元生徒副会長は輪に加わる
俺達の班員が旅館に帰った頃、既に他の班員は風呂を済ませ旅館内を好きに過ごしているらしい。俺達も風呂にするかと杉野が提案したが、俺は遠慮する。
一緒に入浴するのが嫌なわけではない。額の傷を俺が見せたくないだけだ。
「ふむ。それじゃあ、先生と一緒に入りましょう」
「は?」
それが、どうしてこうなった。
傷に触れないよう髪を洗い流した後、ブクブク泡立つ檜の浴槽に身を沈める。地球外生命体と入浴していることさえ気にしなければ、丁度良い湯加減の風呂は心身ともに疲れを拭ってくれた。
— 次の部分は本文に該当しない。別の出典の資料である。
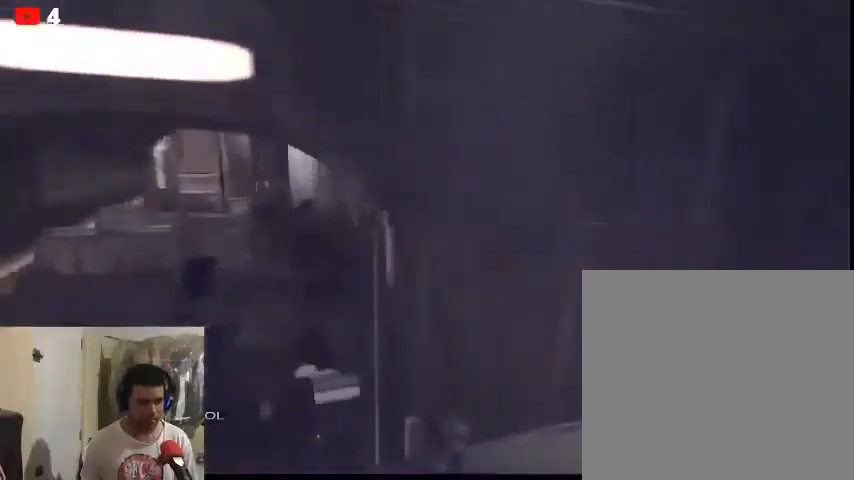
{"buttons": [], "left_stick": "center", "right_stick": "up", "events": [[67, "right_stick", "up"], [100, "left_stick", "center"], [233, "DPAD_LEFT", "down"], [367, "DPAD_LEFT", "up"]]}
「にゅや!?どうしてそんなに離れるんですか。先生ちょっと傷つきました」
わざと離れた場所に居たというのに、黄色い生物は間を縮めてきた。その分、俺は距離を開ける。酷いと喚いているが知ったことじゃない。
こんなに広いのだから、近くまで来なくとも良いだろう。
それに、単に気持ちが悪い。
「……まあいいです。傷の具合はどうですか?」
ふざけているかと思ったら、いきなり真剣な表情へと切り替わるものだから調子が狂う。溜息を吐きながら、俺は額の傷に触れる。切れた場所は完全に瘡蓋になって、塞がれていた。
「問題ない。それより、視界の方が大問題だ」
「ああ、それならお気にならさず。普段、君が使っている眼鏡を買ってきました。着替えの上にあるので入浴後試してみてください」
そうか、とたった一言返し会話は途切れる。
本当に規格外だな。いつの間に買ってきたかも想像できない。
「――E組は楽しいですか?」
ぽたり、と髪を伝って落ちた雫が浴槽に波紋を作る。答えるのには時間はかからなかった。ソレを口にしようとしたその時、風呂場と脱衣所を繋ぐ扉が勢い良く開かれた。
目を細めて扉の方を凝視する。岡島に潮田か。その隣の金髪は―――。
「中村か。どうした、女湯は隣だぞ」
「っ―――!!」
間違った場所に来たと理解したのか、中村と思わしき人物はその場を後にする。暗殺旅行に拉致事件。何ともまあ、濃い一日だった。